3. Sea Levels are Rising Faster Now Than in 3,000 Years
According to a 2018 UN report, sea levels are rising more rapidly than in the last 3,000 years. This is supported by data from climate science charity NOAA, which reports that in 2019, the global sea level was 87.6 mm above the 1993 average. This is the highest annual average on record and an increase of 6.1 mm from 2018.
Ocean warming and melting glaciers mean that along the American coast, floods at high tide occur a massive 900% more frequently than 50 years ago. With more than eight Pacific islands already submerged by rising sea levels and Kiribati and the Marshall Islands at risk, it’s no surprise that the Indonesian government announced plans to move its capital city Jakarta, which is sinking by 25cm a year.
4. Deforestation of the Amazon Rainforest is at a 12-Year High
According to the UN, the world’s forests are being destroyed at a rate of 30 football pitches per minute. In spite of the rate of deforestation slowing in the past 30 years, this sobering statistic was supported by Brazilian space organisation INPE’s photos, depicting the worst deforestation in South America in over a decade.
Essential to slowing global warming, approximately 45% of non-atmospheric carbon is held by trees and forest soil. When trees are cleared to make way for agriculture or destroyed by wildfires, the CO2 is released into the air. Although 120,000 square km of forest was lost in 2018, climate change scientist Bonnie Waring explains in a BBC interview that it’s the Amazon that is hardest hit, “We are losing a lot of tropical forests in South America and Africa and regaining temperate forests through tree planting or natural regeneration in Europe and Asia.”
Losses have increased dramatically since new Brazilian President Jair Bolsonaro came into power in 2019, with legislation facilitating agriculture and mining activities.
5. Arctic Ice Is Melting at an Unprecedented Rate
This is not surprising when Siberia experienced its hottest summer on record—reaching 38 degrees celsius—unheard of in the Arctic Circle, and delaying the Arctic Sea freeze by two months.

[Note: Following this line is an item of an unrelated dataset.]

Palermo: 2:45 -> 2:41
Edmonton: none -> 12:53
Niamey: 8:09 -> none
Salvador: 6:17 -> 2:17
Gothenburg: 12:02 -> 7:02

According to a recent study, the Arctic sea is highly likely to not freeze over in summers at all by 2035. In fact, 2020 was the second-biggest year for Arctic ice melting after 2012, and rising temperatures suggest that this trend will continue. As the ice melts, a vicious circle is created, whereby the reflective protection of the ice from the sun is lost, leading to further heat increases and ice erosion.
6. Climate Change Has Caused Two-Thirds of Extreme Weather in the Past 20 Years
The planet’s population didn’t just take a battering from COVID last year but from brutal weather extremes, too. There were wildfires sweeping Australia, California, Brazil, and Siberia, countless hurricanes decimating Central America, droughts leading to famine in Zimbabwe and Madagascar, plus India and Bangladesh plagued by cyclones and floods.
Investigating data on over 200 floods, heatwaves, droughts, and storms, UK-based climate science organisation Carbon Brief reported that 68% of all extreme weather events were exacerbated by human-induced climate change. Ironically, it’s human activity—GHGs from industry, agriculture, and travel—that continues to put 11% of the world’s population (or 800 million people) at risk of extreme weather events.